_TRY IT:_ Find the word "pixels" in the data below and copy each line that holds it.

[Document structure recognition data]
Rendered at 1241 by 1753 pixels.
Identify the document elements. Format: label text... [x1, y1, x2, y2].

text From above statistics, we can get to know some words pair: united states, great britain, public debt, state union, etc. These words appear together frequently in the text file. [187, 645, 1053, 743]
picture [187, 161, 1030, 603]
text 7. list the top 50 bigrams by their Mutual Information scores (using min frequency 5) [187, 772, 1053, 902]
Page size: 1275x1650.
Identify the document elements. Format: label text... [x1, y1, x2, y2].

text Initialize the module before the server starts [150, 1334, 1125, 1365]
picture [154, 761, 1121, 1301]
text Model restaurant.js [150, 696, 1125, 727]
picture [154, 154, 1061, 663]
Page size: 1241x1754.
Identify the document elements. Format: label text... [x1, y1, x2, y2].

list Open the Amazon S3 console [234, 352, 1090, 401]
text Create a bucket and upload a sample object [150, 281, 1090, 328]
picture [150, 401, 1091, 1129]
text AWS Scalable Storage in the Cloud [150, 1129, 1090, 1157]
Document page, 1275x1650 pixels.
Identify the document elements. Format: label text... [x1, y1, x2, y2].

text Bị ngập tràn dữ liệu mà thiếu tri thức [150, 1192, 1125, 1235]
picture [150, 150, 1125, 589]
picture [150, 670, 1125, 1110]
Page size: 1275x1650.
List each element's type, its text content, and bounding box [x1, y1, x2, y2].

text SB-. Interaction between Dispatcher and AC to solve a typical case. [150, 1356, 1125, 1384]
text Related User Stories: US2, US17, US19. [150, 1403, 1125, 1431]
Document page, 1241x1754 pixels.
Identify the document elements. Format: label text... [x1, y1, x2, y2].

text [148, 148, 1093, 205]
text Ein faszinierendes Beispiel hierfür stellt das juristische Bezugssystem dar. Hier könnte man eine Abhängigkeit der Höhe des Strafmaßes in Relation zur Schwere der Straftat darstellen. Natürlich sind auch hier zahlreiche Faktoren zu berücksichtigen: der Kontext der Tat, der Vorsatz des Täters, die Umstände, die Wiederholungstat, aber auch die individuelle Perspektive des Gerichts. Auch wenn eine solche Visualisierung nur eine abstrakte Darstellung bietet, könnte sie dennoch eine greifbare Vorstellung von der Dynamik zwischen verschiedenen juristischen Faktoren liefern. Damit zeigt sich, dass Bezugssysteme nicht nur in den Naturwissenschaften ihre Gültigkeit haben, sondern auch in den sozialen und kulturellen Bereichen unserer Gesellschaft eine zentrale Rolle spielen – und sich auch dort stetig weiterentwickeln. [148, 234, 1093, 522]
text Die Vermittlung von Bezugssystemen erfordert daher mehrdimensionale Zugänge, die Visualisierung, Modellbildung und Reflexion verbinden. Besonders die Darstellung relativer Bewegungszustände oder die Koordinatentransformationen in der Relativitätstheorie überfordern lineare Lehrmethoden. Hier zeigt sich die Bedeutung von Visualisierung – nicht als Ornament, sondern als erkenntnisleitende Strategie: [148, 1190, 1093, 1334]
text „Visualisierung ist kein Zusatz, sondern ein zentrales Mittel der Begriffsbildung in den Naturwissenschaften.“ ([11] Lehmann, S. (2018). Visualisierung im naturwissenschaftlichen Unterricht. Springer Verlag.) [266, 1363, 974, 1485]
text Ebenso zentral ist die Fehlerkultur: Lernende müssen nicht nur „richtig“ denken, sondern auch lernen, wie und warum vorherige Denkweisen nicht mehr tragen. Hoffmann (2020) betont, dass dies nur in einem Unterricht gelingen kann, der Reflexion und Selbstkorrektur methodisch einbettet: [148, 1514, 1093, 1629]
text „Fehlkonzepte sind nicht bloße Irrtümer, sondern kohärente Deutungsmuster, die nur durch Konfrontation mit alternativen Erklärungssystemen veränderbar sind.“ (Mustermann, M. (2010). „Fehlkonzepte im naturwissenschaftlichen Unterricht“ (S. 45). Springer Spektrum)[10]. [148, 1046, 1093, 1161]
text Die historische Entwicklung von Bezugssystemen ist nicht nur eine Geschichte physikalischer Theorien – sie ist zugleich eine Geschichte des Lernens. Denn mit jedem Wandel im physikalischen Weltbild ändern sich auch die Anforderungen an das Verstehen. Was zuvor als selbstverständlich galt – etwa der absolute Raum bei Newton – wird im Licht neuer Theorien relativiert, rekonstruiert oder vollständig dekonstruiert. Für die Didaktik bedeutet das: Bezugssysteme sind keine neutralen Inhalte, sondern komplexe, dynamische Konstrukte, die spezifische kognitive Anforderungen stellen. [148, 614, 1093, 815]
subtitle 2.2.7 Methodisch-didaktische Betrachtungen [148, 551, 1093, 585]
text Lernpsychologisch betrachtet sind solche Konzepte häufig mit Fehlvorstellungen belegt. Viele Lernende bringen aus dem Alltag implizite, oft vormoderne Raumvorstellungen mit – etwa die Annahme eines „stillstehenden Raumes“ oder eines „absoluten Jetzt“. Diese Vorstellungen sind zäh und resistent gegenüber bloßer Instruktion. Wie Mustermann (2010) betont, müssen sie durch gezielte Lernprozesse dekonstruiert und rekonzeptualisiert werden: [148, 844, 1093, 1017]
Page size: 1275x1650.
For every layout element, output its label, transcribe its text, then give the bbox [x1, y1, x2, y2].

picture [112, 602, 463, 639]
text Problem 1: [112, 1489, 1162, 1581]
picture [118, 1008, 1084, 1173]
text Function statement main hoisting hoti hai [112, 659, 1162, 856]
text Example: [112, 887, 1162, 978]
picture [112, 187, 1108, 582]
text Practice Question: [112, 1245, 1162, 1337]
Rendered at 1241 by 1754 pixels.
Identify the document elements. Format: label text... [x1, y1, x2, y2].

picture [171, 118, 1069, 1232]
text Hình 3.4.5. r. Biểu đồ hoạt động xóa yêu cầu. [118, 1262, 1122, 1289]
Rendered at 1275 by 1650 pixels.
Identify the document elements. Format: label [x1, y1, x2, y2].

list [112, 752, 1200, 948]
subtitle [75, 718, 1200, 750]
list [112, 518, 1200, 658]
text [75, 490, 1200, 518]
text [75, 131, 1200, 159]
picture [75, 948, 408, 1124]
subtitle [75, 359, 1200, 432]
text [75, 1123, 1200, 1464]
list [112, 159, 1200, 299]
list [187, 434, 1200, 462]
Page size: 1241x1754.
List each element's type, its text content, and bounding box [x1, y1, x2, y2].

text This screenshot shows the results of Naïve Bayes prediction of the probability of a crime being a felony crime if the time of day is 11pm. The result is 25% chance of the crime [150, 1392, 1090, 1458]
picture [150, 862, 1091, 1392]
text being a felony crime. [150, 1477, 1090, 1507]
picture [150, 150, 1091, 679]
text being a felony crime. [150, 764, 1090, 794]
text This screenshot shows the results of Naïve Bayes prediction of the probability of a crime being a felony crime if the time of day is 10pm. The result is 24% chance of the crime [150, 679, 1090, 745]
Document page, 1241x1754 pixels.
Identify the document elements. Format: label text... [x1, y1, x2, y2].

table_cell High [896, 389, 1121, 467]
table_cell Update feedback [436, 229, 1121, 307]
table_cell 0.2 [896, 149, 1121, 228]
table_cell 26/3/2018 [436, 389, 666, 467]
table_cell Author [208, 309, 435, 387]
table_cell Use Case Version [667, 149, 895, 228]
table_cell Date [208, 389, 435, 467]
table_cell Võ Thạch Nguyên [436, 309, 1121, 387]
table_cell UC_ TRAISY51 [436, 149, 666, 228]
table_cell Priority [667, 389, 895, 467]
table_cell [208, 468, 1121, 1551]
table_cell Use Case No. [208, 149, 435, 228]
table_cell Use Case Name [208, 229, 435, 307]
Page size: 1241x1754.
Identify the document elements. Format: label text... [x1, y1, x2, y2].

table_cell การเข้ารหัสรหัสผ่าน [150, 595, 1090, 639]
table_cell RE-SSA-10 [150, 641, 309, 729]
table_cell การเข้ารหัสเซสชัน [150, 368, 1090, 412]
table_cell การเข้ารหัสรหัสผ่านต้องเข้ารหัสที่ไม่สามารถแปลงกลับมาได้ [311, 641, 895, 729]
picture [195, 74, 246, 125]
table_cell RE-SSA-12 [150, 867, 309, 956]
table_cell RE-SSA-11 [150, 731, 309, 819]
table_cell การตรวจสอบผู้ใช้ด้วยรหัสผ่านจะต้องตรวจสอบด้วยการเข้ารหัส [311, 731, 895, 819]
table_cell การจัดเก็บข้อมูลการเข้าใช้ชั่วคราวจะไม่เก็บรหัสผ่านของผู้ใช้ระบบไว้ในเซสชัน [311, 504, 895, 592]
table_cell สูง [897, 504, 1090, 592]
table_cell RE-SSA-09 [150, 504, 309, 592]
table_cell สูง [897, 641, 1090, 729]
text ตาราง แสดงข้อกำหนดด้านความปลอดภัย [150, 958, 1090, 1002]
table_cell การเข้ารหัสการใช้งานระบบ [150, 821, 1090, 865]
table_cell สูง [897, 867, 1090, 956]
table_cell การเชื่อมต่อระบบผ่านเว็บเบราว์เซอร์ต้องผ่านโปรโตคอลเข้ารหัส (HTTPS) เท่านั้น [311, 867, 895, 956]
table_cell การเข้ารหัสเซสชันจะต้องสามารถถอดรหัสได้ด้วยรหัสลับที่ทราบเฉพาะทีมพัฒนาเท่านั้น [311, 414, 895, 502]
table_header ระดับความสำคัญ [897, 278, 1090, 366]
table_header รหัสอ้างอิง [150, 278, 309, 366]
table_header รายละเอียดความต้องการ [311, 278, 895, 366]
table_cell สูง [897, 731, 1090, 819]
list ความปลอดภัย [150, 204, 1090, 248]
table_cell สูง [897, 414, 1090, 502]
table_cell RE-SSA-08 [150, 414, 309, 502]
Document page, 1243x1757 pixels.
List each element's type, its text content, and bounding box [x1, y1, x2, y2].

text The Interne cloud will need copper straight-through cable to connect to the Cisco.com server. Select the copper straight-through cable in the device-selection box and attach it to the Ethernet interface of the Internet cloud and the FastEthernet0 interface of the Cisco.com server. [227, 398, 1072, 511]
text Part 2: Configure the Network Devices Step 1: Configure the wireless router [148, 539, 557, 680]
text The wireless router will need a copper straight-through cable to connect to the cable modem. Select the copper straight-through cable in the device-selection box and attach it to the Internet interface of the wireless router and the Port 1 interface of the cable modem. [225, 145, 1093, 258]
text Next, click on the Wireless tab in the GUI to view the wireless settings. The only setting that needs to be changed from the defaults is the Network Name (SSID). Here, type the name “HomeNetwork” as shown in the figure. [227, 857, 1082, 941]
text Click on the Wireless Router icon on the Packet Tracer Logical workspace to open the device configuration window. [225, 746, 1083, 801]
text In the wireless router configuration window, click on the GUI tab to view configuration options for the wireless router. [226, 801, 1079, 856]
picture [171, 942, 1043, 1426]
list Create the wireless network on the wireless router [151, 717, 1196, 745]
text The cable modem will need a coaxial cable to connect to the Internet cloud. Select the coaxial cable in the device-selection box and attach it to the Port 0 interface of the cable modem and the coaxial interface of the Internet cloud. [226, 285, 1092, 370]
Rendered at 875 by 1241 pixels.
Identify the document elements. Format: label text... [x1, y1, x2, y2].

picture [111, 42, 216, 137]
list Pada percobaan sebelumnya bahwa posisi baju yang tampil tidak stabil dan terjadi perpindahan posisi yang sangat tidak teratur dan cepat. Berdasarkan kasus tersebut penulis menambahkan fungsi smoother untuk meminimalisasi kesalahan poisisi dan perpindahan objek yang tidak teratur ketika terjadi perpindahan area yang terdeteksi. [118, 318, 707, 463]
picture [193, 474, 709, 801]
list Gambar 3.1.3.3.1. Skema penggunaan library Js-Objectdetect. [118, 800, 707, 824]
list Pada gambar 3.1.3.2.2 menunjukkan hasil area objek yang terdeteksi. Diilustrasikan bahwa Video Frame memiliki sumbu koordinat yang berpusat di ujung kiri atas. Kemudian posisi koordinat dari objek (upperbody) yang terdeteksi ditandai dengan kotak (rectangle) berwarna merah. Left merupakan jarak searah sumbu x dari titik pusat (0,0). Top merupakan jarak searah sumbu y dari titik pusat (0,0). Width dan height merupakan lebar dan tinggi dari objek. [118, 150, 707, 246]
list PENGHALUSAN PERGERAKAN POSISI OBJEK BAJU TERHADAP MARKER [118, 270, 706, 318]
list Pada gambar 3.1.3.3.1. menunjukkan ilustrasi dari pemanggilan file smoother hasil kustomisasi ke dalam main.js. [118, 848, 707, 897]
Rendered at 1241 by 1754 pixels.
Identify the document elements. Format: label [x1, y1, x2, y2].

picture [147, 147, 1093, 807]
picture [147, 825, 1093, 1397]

_RESPONSE BOX:_
Rendered at 1241 by 1753 pixels.
Document page, 1275x1650 pixels.
Document page, 1241x1754 pixels.
Rendered at 1241 by 1754 pixels.
Rendered at 1275 by 1650 pixels.
Document page, 1241x1754 pixels.
Document page, 1243x1757 pixels.
Rendered at 875 by 1241 pixels.
Rendered at 1241 by 1754 pixels.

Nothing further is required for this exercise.